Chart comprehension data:
□ □ □
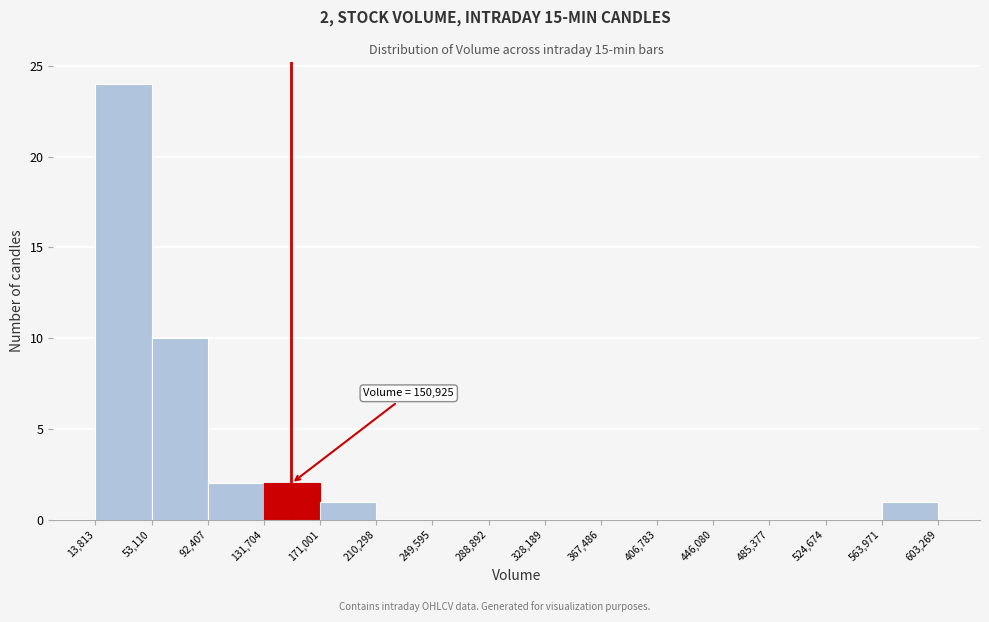

Over which range of the x-axis is the bar tallest?

13,813 to 53,110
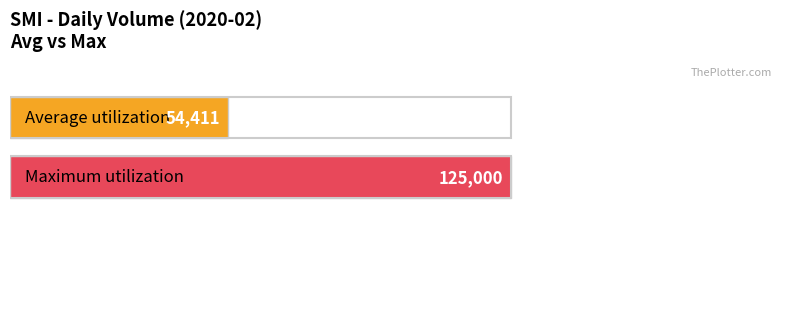

True or false: the data shows 125000 at 2020-02-10.

True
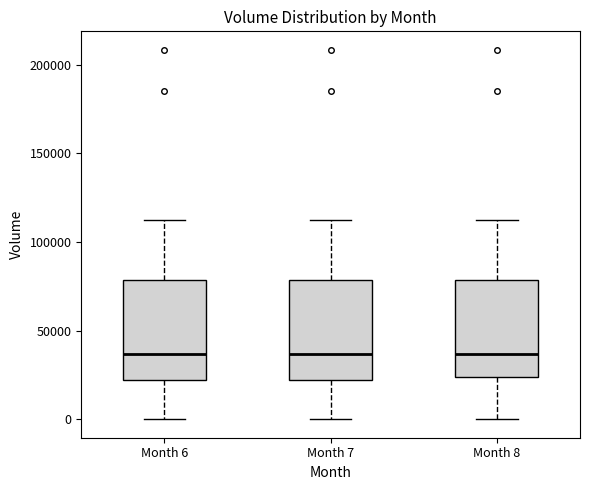

Reading left to right, transcribe this box plot: for each box, give where its median line is, the range the box spans, and where its two whiskers end, as read against the y-axis. The values are not printed on the chart, so give them approximately, as read against the axis.

Month 6: median 35000, box 20000 to 80000, whiskers 0 to 110000
Month 7: median 35000, box 20000 to 80000, whiskers 0 to 110000
Month 8: median 35000, box 25000 to 80000, whiskers 0 to 110000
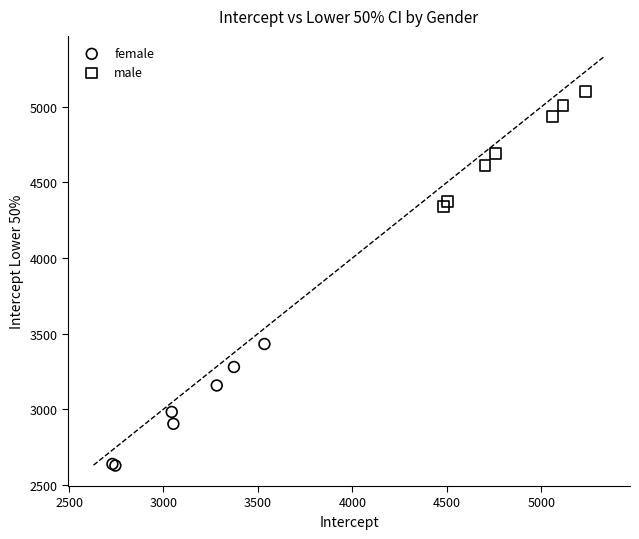

Which series contains the highest Y value?

male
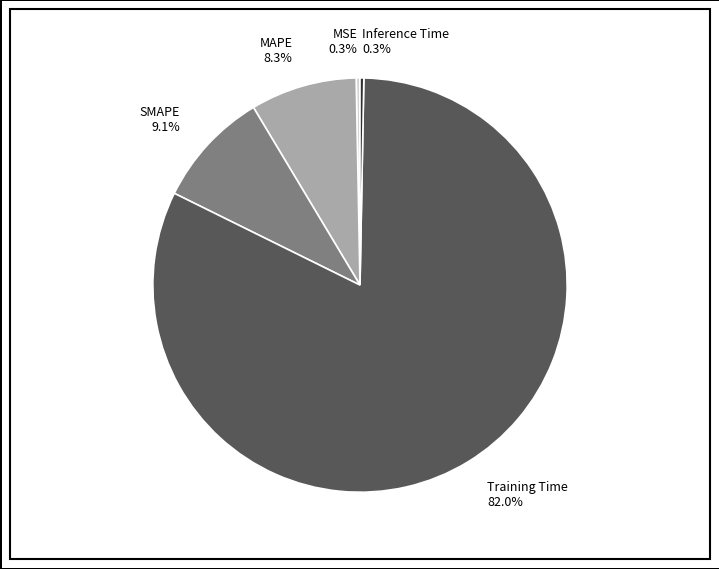

Which category has the biggest portion of the pie?

Training Time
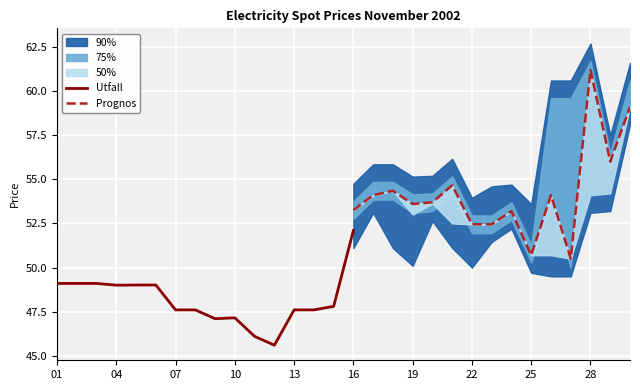

Is it true that Utfall equals 47.6 at 07?

True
□ □ □
Put everything from the start of the items down to the line containing "Reading left to" into a JSON list of strings, one string per line, omitting blank lines and the pictures.

Final answer:
[
  "Over which range of the x-axis is the bar tallest?",
  "13,813 to 53,110",
  "True or false: the data shows 125000 at 2020-02-10.",
  "True",
  "Reading left to right, transcribe this box plot: for each box, give where its median line is, the range the box spans, and where its two whiskers end, as read against the y-axis. The values are not printed on the chart, so give them approximately, as read against the axis."
]